_Ausgangstext_.
****************************************
Deutliche Niederlagen im Nachwuchs
Für die Leistungsmannschaften aus unserem Nachwuchsleistungszentrum war am vergangenen Wochenende nichts zu holen. So gab es sowohl für die A-Junioren in Hamburg als auch für die B-Jugend zu Hause gegen Hannover 96 deutliche Niederlagen.
Das U19-Team startete beim Hamburger SV denkbar ungünstig in die Begegnung, denn bereits nach zwei gespielten Minuten hieß es 1:0 für die Gastgeber. Nach einem Eckball fiel dem Hanseaten-Stürmer der Ball direkt vor die Füße, so dass er mühelos abstauben konnte. Nur sieben Minuten später stand es auch schon 2:0, als ein schnell ausgeführter Freistoß in den Sechszehnmeterraum geflankt wurde und die Hamburger Angreifer schlichtweg schneller reagierten. Bis zum Pausenpfiff waren unsere Nachwuchskicker praktisch in allen Belangen unterlegen. Zu Beginn des zweiten Durchgangs bäumten sich die Jungs von Damir Agovic noch einmal auf und zeigten eine Steigerung. Sie kamen zu ein paar Standardsituationen und erspielten sich die große Chance zum Anschlusstreffer. Freistehend vor dem Keeper wurde diese "hunderprozentige" Möglichkeit jedoch vergeben. Nahezu im direkten Gegenzug, fiel nach einem Fehler im Aufbauspiel mit dem 3:0 die Entscheidung. Die Cottbuser machten es den HSV-Spielern letztlich zu einfach und produzierten zu viele einfache Fehler, die am Ende zu drei weiteren Gegentreffern führen sollten. Trainer Damir Agovic sagte nach dem Spiel: ,,Wir müssen aus dem Spiel lernen. Es ist ein kleiner Rückschlag nach den letzten zwei positiven Ergebnissen. Aber wenn wir aus dem Spiel die richtigen Lehren ziehen, dann werden wir wieder in die Erfolgsspur gelangen.“ So gilt es die herbe Niederlage möglichst schnell wegzustecken und es am kommenden Wochenende beim nächsten Favoriten in Wolfsburg besser zu machen.
****************************************
_Fragen zum Material_.
(a) Wann ging der Hamburger SV laut dem Spielbericht mit 1:0 in Führung?
(b) Zähle alle Spielstände auf, die der Spielbericht ausdrücklich in Zahlen nennt.
(c) Schreibe den Spielbericht nach seinem letzten Satz weiter.

_Bereitgestelltes Material_.
****************************************
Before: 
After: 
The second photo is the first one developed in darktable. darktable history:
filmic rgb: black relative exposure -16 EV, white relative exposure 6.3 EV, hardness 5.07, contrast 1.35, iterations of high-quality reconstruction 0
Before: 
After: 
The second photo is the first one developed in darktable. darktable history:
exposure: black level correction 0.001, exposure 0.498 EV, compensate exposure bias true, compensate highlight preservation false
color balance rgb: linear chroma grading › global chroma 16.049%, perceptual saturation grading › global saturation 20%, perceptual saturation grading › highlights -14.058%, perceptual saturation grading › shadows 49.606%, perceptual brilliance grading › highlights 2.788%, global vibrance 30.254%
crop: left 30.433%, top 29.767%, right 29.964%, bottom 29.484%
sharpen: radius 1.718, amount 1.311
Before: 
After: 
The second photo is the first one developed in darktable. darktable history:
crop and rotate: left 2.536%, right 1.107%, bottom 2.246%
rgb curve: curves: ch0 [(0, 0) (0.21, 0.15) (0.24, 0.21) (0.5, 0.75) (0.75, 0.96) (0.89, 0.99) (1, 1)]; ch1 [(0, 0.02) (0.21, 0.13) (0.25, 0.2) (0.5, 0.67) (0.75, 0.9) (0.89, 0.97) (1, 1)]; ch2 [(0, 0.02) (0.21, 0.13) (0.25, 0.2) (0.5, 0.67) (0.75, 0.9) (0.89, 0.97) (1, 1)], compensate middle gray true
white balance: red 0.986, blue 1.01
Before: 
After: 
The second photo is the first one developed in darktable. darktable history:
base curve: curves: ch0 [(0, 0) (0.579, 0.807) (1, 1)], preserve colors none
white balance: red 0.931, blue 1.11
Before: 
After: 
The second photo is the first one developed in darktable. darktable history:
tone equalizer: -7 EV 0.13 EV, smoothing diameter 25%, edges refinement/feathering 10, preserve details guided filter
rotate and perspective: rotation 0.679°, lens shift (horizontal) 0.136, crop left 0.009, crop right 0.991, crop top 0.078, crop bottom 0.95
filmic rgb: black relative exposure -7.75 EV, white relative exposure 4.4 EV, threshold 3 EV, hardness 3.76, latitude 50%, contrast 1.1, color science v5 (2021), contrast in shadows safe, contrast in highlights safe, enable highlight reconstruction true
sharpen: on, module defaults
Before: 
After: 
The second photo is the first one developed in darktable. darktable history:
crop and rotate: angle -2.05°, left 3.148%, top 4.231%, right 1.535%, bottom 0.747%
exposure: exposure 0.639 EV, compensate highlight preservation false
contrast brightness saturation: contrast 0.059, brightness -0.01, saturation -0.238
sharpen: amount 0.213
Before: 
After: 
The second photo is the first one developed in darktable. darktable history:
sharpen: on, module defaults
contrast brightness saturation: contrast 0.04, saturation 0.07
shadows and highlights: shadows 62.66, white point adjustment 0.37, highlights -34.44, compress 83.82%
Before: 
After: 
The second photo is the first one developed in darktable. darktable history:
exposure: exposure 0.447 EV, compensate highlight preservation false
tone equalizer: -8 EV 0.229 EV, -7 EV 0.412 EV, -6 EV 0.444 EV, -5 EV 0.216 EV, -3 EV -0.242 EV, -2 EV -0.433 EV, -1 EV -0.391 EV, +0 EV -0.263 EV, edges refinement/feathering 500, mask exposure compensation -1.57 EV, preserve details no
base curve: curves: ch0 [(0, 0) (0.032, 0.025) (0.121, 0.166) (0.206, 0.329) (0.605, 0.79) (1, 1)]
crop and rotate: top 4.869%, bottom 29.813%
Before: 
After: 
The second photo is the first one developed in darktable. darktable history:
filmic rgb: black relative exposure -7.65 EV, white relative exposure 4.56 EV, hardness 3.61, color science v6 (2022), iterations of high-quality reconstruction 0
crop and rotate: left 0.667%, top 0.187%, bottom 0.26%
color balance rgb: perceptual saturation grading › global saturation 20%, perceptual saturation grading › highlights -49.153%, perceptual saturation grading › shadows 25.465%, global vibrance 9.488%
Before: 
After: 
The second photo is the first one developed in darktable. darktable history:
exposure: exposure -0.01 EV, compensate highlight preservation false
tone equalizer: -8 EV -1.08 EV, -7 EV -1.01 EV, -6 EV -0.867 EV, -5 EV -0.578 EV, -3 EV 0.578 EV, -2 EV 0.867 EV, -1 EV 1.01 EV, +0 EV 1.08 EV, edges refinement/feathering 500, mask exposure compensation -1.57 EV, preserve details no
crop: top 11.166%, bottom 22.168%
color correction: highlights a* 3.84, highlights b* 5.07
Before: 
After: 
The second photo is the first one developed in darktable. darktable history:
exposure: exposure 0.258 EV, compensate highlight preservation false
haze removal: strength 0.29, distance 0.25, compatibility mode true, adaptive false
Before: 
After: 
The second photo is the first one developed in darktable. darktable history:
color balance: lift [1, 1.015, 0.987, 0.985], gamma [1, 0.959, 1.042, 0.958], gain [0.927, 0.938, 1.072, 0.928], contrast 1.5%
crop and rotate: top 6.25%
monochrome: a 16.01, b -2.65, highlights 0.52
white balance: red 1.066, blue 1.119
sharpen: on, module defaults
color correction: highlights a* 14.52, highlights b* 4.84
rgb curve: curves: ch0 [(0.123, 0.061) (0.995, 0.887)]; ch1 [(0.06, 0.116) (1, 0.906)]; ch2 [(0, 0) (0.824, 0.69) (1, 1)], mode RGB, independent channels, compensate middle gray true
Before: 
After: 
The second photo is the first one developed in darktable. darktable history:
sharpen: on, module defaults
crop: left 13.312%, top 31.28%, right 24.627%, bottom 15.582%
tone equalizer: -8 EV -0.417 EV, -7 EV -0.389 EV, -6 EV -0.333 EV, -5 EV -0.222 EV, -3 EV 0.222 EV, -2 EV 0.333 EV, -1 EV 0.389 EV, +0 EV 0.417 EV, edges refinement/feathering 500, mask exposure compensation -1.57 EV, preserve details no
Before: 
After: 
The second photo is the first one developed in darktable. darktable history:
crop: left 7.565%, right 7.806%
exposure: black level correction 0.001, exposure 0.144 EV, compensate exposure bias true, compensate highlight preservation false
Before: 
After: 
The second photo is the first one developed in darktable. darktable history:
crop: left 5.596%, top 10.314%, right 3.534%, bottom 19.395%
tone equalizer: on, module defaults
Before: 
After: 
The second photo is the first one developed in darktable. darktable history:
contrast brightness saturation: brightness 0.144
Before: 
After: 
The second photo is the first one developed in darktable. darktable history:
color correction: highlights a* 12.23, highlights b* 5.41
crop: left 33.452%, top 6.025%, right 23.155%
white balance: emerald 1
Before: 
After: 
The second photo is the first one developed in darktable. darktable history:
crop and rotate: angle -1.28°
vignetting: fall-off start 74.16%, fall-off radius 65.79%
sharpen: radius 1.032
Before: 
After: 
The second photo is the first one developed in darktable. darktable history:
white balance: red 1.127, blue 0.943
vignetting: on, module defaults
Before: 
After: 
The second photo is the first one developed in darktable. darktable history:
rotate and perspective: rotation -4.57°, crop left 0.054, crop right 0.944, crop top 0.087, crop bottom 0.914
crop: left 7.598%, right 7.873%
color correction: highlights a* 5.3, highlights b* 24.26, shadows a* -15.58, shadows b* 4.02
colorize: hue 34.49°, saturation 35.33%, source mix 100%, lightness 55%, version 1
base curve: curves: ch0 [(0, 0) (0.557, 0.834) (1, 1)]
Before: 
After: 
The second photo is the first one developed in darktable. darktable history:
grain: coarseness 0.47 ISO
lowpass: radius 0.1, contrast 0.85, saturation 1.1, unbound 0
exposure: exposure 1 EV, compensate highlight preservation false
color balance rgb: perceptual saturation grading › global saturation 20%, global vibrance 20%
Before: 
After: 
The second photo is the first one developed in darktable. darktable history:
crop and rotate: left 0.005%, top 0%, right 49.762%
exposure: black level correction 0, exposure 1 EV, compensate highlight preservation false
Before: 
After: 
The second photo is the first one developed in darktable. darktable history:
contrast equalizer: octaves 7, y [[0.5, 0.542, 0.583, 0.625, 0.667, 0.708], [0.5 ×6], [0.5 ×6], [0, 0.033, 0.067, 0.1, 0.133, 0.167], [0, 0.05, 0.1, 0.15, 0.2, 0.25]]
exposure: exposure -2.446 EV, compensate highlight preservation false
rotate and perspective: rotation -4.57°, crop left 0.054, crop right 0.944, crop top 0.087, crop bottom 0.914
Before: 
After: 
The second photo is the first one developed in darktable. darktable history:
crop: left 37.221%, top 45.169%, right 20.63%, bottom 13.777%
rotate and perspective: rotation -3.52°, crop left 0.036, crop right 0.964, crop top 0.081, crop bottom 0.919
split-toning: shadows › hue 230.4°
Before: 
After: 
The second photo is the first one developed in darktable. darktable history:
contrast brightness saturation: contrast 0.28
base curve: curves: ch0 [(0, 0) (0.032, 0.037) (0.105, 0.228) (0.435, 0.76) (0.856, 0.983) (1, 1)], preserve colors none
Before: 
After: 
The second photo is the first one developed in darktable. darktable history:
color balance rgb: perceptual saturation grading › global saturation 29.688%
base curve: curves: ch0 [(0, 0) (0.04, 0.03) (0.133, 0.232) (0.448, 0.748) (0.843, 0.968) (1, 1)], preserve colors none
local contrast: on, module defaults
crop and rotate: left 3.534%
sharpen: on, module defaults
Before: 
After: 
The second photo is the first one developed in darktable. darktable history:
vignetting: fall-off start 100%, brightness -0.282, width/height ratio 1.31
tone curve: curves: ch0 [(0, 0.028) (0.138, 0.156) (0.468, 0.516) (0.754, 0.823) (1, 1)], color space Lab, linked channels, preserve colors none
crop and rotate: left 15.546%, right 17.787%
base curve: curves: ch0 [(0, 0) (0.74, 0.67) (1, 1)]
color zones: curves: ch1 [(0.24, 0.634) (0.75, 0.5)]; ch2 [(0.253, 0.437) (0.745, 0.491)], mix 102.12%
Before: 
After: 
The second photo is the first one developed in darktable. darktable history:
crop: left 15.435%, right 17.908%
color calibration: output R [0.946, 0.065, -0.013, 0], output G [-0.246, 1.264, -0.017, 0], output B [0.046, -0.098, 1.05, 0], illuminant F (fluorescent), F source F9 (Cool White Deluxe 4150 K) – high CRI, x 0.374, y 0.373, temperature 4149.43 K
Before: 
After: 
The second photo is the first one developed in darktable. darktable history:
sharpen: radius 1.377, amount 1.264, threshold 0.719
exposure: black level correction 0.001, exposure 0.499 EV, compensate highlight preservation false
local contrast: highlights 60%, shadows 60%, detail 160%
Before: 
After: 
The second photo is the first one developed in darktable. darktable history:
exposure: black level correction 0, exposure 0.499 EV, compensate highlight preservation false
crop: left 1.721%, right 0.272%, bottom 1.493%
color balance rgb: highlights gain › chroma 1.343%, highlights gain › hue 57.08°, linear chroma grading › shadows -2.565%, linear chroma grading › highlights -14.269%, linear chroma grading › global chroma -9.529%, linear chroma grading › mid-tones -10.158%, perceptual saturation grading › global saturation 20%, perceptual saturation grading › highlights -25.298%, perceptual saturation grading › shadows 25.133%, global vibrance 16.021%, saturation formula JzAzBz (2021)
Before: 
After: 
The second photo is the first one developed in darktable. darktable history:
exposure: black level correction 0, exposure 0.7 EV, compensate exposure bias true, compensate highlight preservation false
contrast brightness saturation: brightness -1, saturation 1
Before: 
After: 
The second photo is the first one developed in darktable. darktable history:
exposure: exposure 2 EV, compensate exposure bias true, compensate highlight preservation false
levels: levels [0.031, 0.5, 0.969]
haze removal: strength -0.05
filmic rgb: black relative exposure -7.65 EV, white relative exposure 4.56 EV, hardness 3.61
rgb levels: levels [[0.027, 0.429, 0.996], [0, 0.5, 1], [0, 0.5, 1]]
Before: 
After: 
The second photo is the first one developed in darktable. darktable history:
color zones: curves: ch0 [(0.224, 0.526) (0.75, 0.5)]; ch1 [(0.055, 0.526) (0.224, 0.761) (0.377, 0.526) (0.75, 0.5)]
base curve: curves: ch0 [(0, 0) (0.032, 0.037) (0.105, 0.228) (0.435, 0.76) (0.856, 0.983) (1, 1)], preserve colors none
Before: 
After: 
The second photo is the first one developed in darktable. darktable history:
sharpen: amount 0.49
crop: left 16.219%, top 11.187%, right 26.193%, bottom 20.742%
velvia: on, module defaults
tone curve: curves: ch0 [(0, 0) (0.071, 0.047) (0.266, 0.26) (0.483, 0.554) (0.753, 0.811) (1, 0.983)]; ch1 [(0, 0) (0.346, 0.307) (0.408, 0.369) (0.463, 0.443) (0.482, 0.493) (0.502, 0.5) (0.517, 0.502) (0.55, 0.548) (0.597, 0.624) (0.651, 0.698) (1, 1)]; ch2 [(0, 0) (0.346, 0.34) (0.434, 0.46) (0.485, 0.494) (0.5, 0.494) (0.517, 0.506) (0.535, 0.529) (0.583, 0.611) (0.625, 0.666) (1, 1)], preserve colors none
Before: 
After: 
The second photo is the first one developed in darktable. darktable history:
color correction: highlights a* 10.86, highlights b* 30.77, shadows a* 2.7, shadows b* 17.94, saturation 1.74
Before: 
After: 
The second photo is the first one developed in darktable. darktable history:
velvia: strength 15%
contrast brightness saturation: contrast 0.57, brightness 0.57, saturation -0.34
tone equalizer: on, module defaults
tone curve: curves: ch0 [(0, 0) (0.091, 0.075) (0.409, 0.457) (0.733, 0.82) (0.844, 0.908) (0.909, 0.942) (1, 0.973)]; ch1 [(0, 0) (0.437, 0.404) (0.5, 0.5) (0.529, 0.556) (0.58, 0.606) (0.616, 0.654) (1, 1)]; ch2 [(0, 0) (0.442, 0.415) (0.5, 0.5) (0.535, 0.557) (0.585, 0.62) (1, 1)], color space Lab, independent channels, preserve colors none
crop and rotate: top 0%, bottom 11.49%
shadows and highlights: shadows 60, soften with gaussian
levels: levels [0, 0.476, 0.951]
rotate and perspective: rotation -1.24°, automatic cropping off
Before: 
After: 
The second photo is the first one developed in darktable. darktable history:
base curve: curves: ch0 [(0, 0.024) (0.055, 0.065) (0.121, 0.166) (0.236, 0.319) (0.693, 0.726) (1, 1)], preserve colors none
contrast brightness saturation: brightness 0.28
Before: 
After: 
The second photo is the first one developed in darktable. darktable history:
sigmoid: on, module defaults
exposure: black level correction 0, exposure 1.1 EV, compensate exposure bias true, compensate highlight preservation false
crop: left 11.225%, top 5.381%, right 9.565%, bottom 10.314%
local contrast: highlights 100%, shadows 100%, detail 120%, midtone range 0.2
****************************************
_Lösungen_.
(a) Bereits nach zwei gespielten Minuten.

(b) 1:0, 2:0, 3:0

(c)
Für die B-Junioren wird die Luft in der Bundeliga allmählich dünner, denn im fünften Spiel musste die fünfte Niederlage hingenommen werden. Gegen den Tabellenzweiten Hannover 96 hieß es zum Ende des Spiels am heimischen Priorgraben 0:4. Allerdings legte das Eisenrauch-Team im ersten Durchgang hohe Einsatzbereitschaft und mutiges Pressing auf den Rasen. Doch die erzwungenen Ballgewinne führten nicht zum gewünschten Erfolg, da die Pässe im letzten Drittel zu ungenau gespielt wurden, um wirklich gefährliche Situationen kreieren zu können. So drückte Hannover den FC Energie in der Folge immer weiter in die eigene Hälfte zurück, was aufgrund der bis dato guten Abwehrleistung zunächst nicht bestraft wurde. Die Cottbuser hielten das Zentrum kompakt und ließen grundsätzlich wenige Chancen zu. Als sich Kapitän Can-Deniz Tanriver schwer verletzte und wegen eines Schlüsselbeinbruchs ausgewechselt werden musste, gab das dem Cottbuser Spiel ein Bruch. Gute Besserung an dieser Stelle, Can-Deniz Tanriver! Die Defensive wurde zusehends instabiler und so fiel folgerichtig das 0:1 (35.) und in der Nachspielzeit der ersten Hälfte auch noch das 0:2. Nach dem Seitenwechsel mühte sich das Cottbuser Team sichtlich, konnte jedoch wenig Druck aufbauen und war den 96ern letztlich klar unterlegen. Nach einer Stunde stand es 0:4 und so blieb es bis zum Schluss. Coach Clemens Eisenrauch schätzte die Partie realistisch ein: ,,Klar hat die Verletzung von Can unserem Spiel einen Bruch versetzt, doch trotzdem waren wir gegen den Tabellenzweiten nahezu chancenlos und schaffen es nur selten für Entlastung zu sorgen.“ In der kommenden Woche geht es zum 1. FC Union Berlin in die Hauptstadt. Die "Eisernen" rangieren derzeit auf dem 12. Tabellenplatz.